PARA SEMPRE TE AMAREI. 
ANA MARIA RIBAS BERNARDELLI.
 
Todo domingo é assim: uma dia em que preciso escrever. Um dia em que em algum lugar do mundo deve estar havendo um equívoco. Porque vocês todos somem- vão para onde vocês? - e eu apareço.
 
Para onde vão vocês aos domingos?
 
- Vão para a praia? Aqui não tem.
- Vão para os shopings? Aqui não tem.
- Vão para os teatros? Aqui não tem.
- Vão para a casa da mãe? Aqui não tem.
 
Mas também não faz a mínima diferença. Escreverei  para uns poucos perdidos num domingo sujo.
 
Ou limpo. Já limpei todos os cocôs dos cachorros em volta da piscina porque hoje Nalva não vem. Hoje também é dia de lembrar a falta que Nalva me faz, e o aumento de salário que ela merece, mas que o presidente Lula não reconhece.  Eu não posso ser mais reconhecida do que o presidente, porque ele é a autoridade máxima.
 
Domingo é dia de Maria mas também pode ser dia de Amadeu. Amadeu Bernardelli. Hoje amanheci com saudades dele: personalidade caricata e muito intrigante. Poucos dias antes de morrer, estávamos os dois no hospital, ele com o braço magro todo furado por inúmeras agulhadas, o rosto abatido,  a alma ainda procurando alento;
 
-Ana, eu vou te explicar o que é a morte. – Ele me disse olhando ora para mim, ora para o azul do céu, que aparecia em nesgas pela cortina do quarto hospitalar.  
-Explique, então.
- A morte é assim como se o cabra estivesse muito cansado depois de um longo dia de trabalho. Daqueles lá na fazenda, carregando saco. E aí, sem mais nem menos, ele deita, dorme e quando acorda, pergunta: mas já amanheceu? A morte é isso.
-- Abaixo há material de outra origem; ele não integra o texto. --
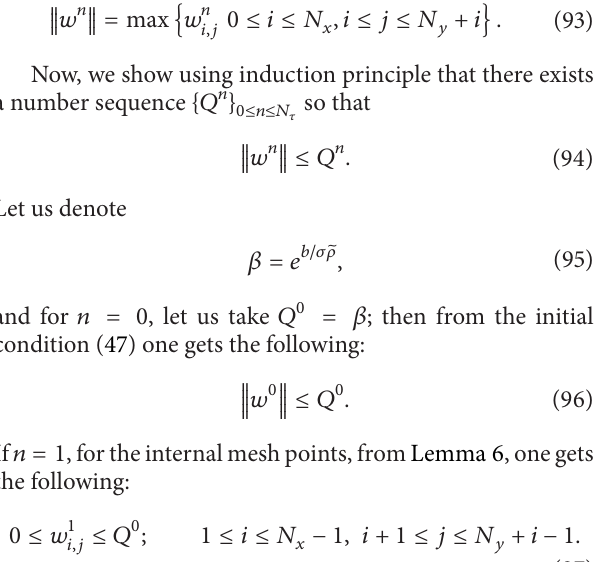
Figure 3: Error of numerical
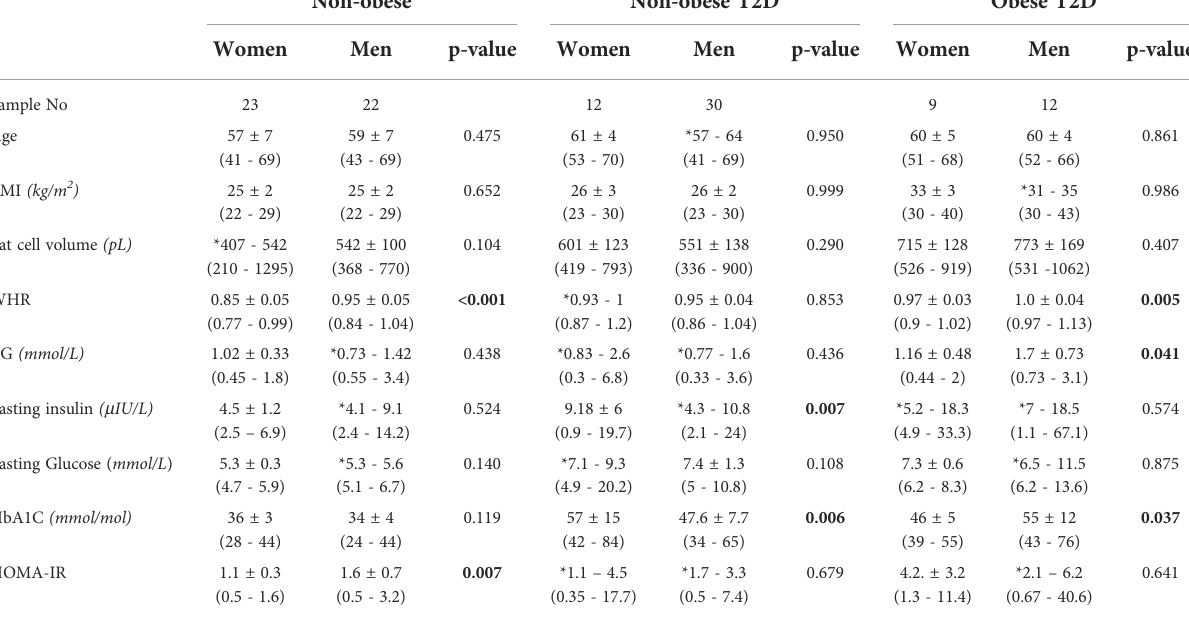
TABLE 1 Clinical parameters of cohort 1.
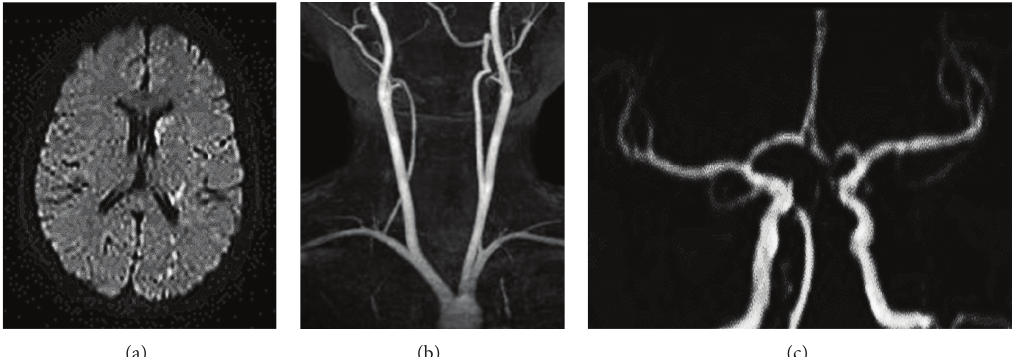
Figure 1: Brain MR images before cardiac tumor extraction. (a) Multiple hyperintense areas in the left basal ganglia, corona radiata, and cortex of the temporal lobe were found by diffusion-weighted MRI. (b) MR angiography did not reveal angiostenosis.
- E quando será o amanhecer? – eu instigo a resposta só para ter a máxima certeza  de que ele, finalmente, compreendeu tudo.
- O amanhecer será quando Jesus voltar.
 
Ele sabia! Com toda a irreverência que o acompanhou em vida, ele sabia dessa delicadeza que me parecia tão impossível de se saber no mundo dos que apenas vivem.  
 
Era também um cara de surpresas brutas. Que por mais brutas que fossem, vinham sempre acompanhas de humor.
 
Um dia, bate-lhe na porta, um mendigo. Que não era assim bem um mendigo, mas um cidadão cansado do trabalho, espreitando a mendicância. Homem forte, parrudo.
 
 Amadeu Bernardelli atende o homem lá da rede, deitado na varanda. O homem começa a desfiar uma história comprida, como prefácio para o pedido. Meu sogro, levemente irritado com a história forjada, e mais irritado ainda com o seu descanso interrompido, propõe  ao sujeito a seguinte questão:
 
- Se você parar a sua história por aí, leva cincão, se continuar, leva hum  só. E tirando do bolso os 5 reais, despachou o sujeito, rua afora.
 
Num dia de muita dor para mim, ele me disse chorando muito:
 
- Por que ele e não eu?  Em toda uma vida foi a primeira vez que vi meu sogro chorar. Nem mesmo quando teve a perda  da sua prória cria, ele chorou. Mas naquele dia, já devidamente surrado pela vida, alquebrado pelo peso dos anos,  meu sogro chorou.
 
Mas essa lembrança não é puramente minha, é uma lembrança compartilhada com outros afetos.
 
A lembrança mais pura, aquela que ficou sendo puramente minha,  foi no dia em que eu estava aprendendo a andar de bicicleta, levantando e caindo, levantando de novo para cair de novo, toda ralada, a molecada atrás de mim, alarido de festa em plena rua, e ele passou, parou, avaliou o meu comportamento, e  disse-me assim:
 
- “Se eu fosse, pelo menos 20 anos mais novo, e não fosse seu sogro, você não seria a minha nora.”
 
 O tom era de quem finge estar irritado, mas nas linhas e nas entrelinhas, ele esparramou-se  em  um amor tão delicado! Que eu fiquei comovida e até agora me comovo. Ele estava dizendo que se casaria comigo!  
 
Aquilo foi tão grande para mim, que dali até a sua morte, a minha resposta em atos concretos de vida,  foi assim:
 
- “Eu também te amo, seu Amadeu. Para sempre te amarei.”